Only on Wall Street. Only here could a massively profitable company that has revolutionized its own industry and many others, that increases sales year over year, refines its current products to keep people purchasing... still sees investors drop its stock because it didn't meet analysts expectations.
At some point some investors started taking analyst estimates as the gospel truth – the standard a company must meet in order for its stock price to continue going up. When, in fact, they are just estimates. Just estimates. Estimates. Let's say it one more time, estimates.
Apple's (NASDAQ:AAPL) numbers for this quarter missed some analysts' estimates and the Street responded with a 7.8% drop in after hours trading. Amazingly, this came after Apple managed to sell 7% more iPhones in fiscal Q1 2014 than it did the same time a year ago. It sold 51 million iPhones, an "all-time quarterly record," but that wasn't as high as the people who don't work for the company said it would be. They said Apple should have sold 55 million. So the stock went down.

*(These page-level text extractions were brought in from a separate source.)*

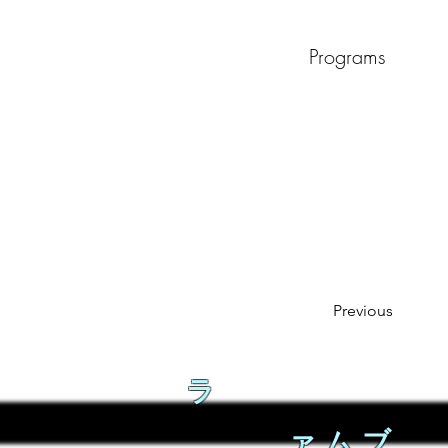
Programs
Previous
ラ
ァムブ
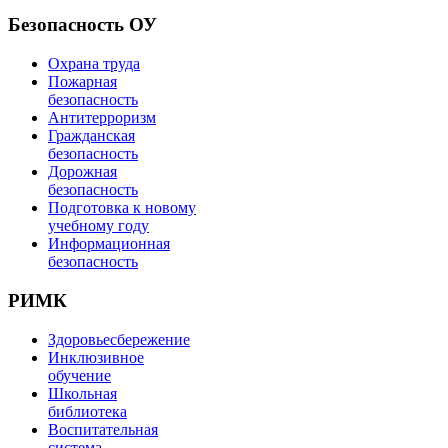
Безопасность ОУ
Охрана труда
Пожарная
безопасность
Антитерроризм
Гражданская
безопасность
Дорожная
безопасность
Подготовка к новому
учебному году
Информационная
безопасность
РИМК
Здоровьесбережение
Инклюзивное
обучение
Школьная
библиотека
Воспитательная
система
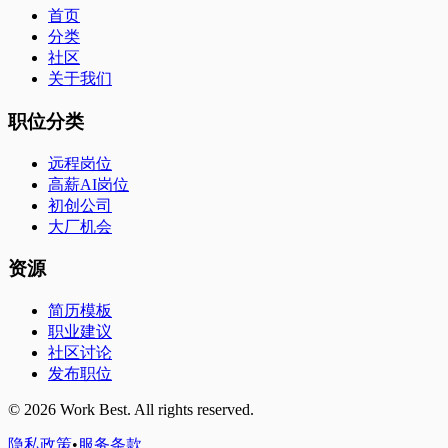
首页
分类
社区
关于我们
职位分类
远程岗位
高薪AI岗位
初创公司
大厂机会
资源
简历模板
职业建议
社区讨论
发布职位
©
2026
Work Best. All rights reserved.
隐私政策
•
服务条款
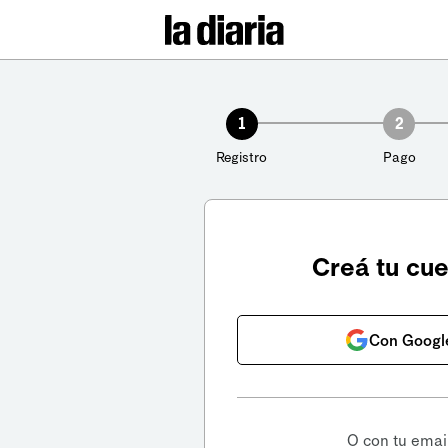
1
2
Registro
Pago
Creá tu cu
Con Googl
O con tu emai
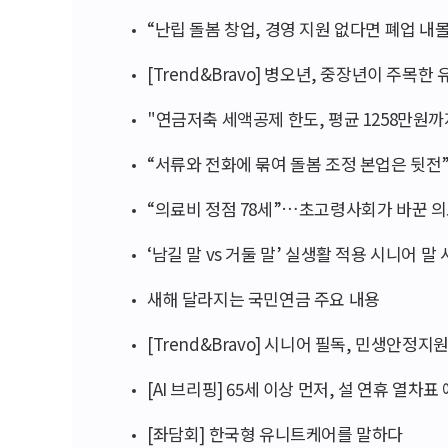
“난립 돌봄 창업, 경영 지원 없다면 폐업 내
[Trend&Bravo] 병오년, 중장년이 주목한 
"연금저축 세액공제 한도, 평균 1258만원
“서류와 전화에 묶여 돌봄 조정 본업은 뒷전
“의료비 정점 78세”…초고령사회가 바꾼 
‘남길 말 vs 거둘 말’ 실생활 적용 시니어 말
새해 달라지는 국민연금 주요 내용
[Trend&Bravo] 시니어 필독, 민생안정지
[AI 브리핑] 65세 이상 먼저, 설 연휴 열차표
[좌담회] 한국형 유니트케어를 말하다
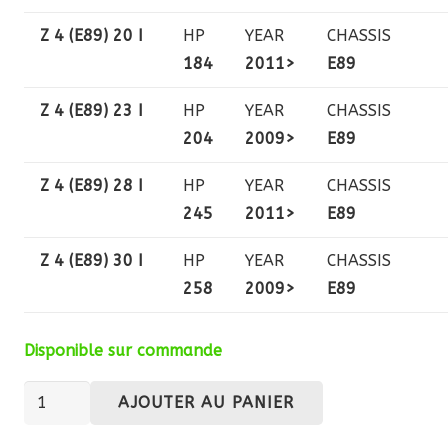
Z 4 (E89) 20 I
HP
YEAR
CHASSIS
184
2011>
E89
Z 4 (E89) 23 I
HP
YEAR
CHASSIS
204
2009>
E89
Z 4 (E89) 28 I
HP
YEAR
CHASSIS
245
2011>
E89
Z 4 (E89) 30 I
HP
YEAR
CHASSIS
258
2009>
E89
Disponible sur commande
quantité
AJOUTER AU PANIER
de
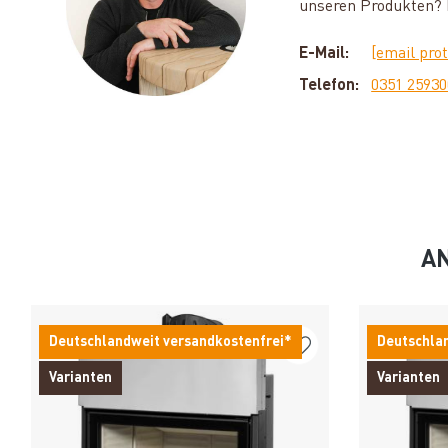
unseren Produkten? D
E-Mail:
[email pro
Telefon:
0351 2593
AN
Deutschlandweit versandkostenfrei*
Deutschla
Varianten
Varianten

On top of that, Apple sold 26 million iPads, the most it's ever sold in a quarter, up from the 22.9 million it sold the same time a year ago. That counts for something right?! Nope. Terrible quarter. Sell it. Sell it all.
The Macs though, they dropped right? That's a reason to sell. Wrong. Apple sold 4.8 million Macs, up from 4.1 million year over year -- all while the PC market is contracting. Still though, investors sold.
It appears some investors are using analyst projections as an investing recommendation. Beat estimates, invest more. Miss estimates, sell stock. If that's how investing worked, we'd all be rich.
For fiscal Q1 2014, revenue was $57.6 billion with a net profit of $13.1 billion and $14.50 per diluted share. This compares to $54.5 billion in revenue and $13.1 billion in net profit with $13.81 per diluted share year over year .
To be fair, all of Apple's news wasn't rosy. The company's gross margin fell from 38.6% to 37.9% year over year. Apple also expects revenue to be between $42 billion to $44 billion in the current quarter . The expected revenue drop from Q1 to Q2 is somewhat to be expected though, considering Apple's fiscal Q1 included the holiday shopping season and new iPhone and iPad launches.
It's hard not to see that some investors were disappointed with Apple's earnings because it didn't match up with what analysts had projected. Sometimes it's hard not to take estimates as a true predictor of the future, but Foolish investors look at the facts, and make decisions based on long-term goals. While it's OK to look at analyst estimates as a rough guide, basing investing decisions solely on them isn't a great strategy. If you don't give estimates more influence than they should have, you won't have to panic when they're wrong.